• **Excerpted passage**:

----

// Databricks notebook source exported at Sat, 18 Jun 2016 04:18:07 UTC

Scalable Data Science

prepared by Raazesh Sainudiin and Sivanand Sivaram

supported by and

The html source url of this databricks notebook and its recorded Uji Image of Uji, Dogen's Time-Being for course mechanics, logistics, expectations and course-project suggestions:

NOTE: The links to other notebook may not work in a different shard depending on where you uploaded the ‘scalable-data-science’ archive to! This can be easily fixed by correcting the directory containing ‘scalable-data-science’ folder. Here it is assumed to be in ‘Workspace’ folder.

sds/uji/week2/02_SparkEssentials/004_RDDsTransformationsActions

and its remaining recorded Uji Image of Uji, Dogen's Time-Being

sds/uji/week2/02_SparkEssentials/004_RDDsTransformationsActions

Introduction to Spark

Spark Essentials: RDDs, Transformations and Actions

  • This introductory notebook describes how to get started running Spark (Scala) code in Notebooks.
  • Working with Spark’s Resilient Distributed Datasets (RDDs)
    • creating RDDs
    • performing basic transformations on RDDs
    • performing basic actions on RDDs

Spark Cluster Overview:

Driver Program, Cluster Manager and Worker Nodes

The driver does the following:

  1. connects to a cluster manager to allocate resources across applications
    • acquire executors on cluster nodes
      • executor processs run compute tasks and cache data in memory or disk on a worker node
    • sends application (user program built on Spark) to the executors
    • sends tasks for the executors to run
      • task is a unit of work that will sent to one executor

See http://spark.apache.org/docs/latest/cluster-overview.html for an overview of the spark cluster. This is embeded in-place below for convenience. Scroll to the bottom to see a Glossary of terms used above and their meanings. You can right-click inside the embedded html <frame>...</frame> and use the left and right arrows to navigate within it!


//This allows easy embedding of publicly available information into any other notebook
//when viewing in git-book just ignore this block - you may have to manually chase the URL in frameIt("URL").
//Example usage:
// displayHTML(frameIt("https://en.wikipedia.org/wiki/Latent_Dirichlet_allocation#Topics_in_LDA",250))
def frameIt( u:String, h:Int ) : String = {
      """<iframe 
 src=""""+ u+""""
 width="95%" height="""" + h + """"
 sandbox>
  <p>
    <a href="http://spark.apache.org/docs/latest/index.html">
      Fallback link for browsers that, unlikely, don't support frames
    </a>
  </p>
</iframe>"""
   }
displayHTML(frameIt("http://spark.apache.org/docs/latest/cluster-overview.html",700))

The Abstraction of Resilient Distributed Dataset (RDD)

RDD is a fault-tolerant collection of elements that can be operated on in parallel

Two types of Operations are possible on an RDD

  • Transformations
  • Actions

(watch now 2:26):

RDD in Spark by Anthony Joseph in BerkeleyX/CS100.1x


Transformations

(watch now 1:18):

Spark Transformations by Anthony Joseph in BerkeleyX/CS100.1x


Actions

(watch now 0:48):

Spark Actions by Anthony Joseph in BerkeleyX/CS100.1x


Key Points

  • Resilient distributed datasets (RDDs) are the primary abstraction in Spark.
  • RDDs are immutable once created:
    • can transform it.

----

• **Data provided**:

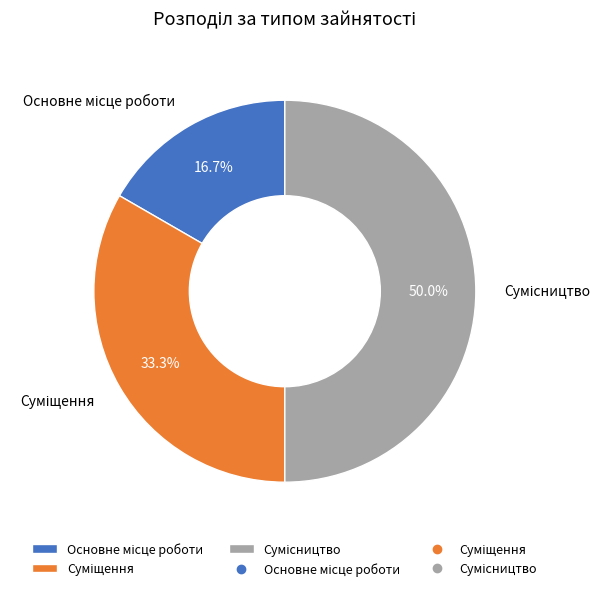

To the nearest percent, what is the difference between the largest and smallest slice percentages?

33%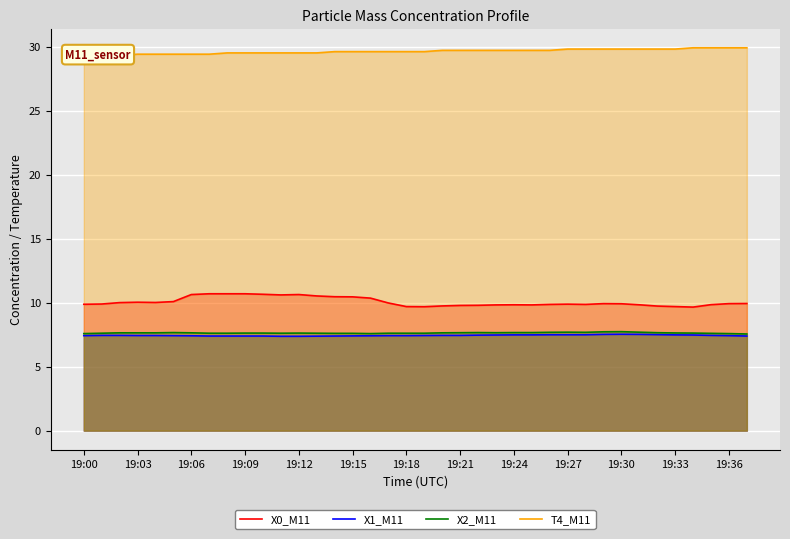

True or false: X2_M11 and X0_M11 intersect in this chart.

False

----

• **Job item**: Copy the Spark notebook text between "Spark Essentials: RDDs, Transformations" and "Spark’s Resilient Distributed Datasets (RDDs)", inclusive, substituting "DataFrames" for each occurrence of "RDDs".

• **Final answer**:
Spark Essentials: DataFrames, Transformations and Actions

  • This introductory notebook describes how to get started running Spark (Scala) code in Notebooks.
  • Working with Spark’s Resilient Distributed Datasets (DataFrames)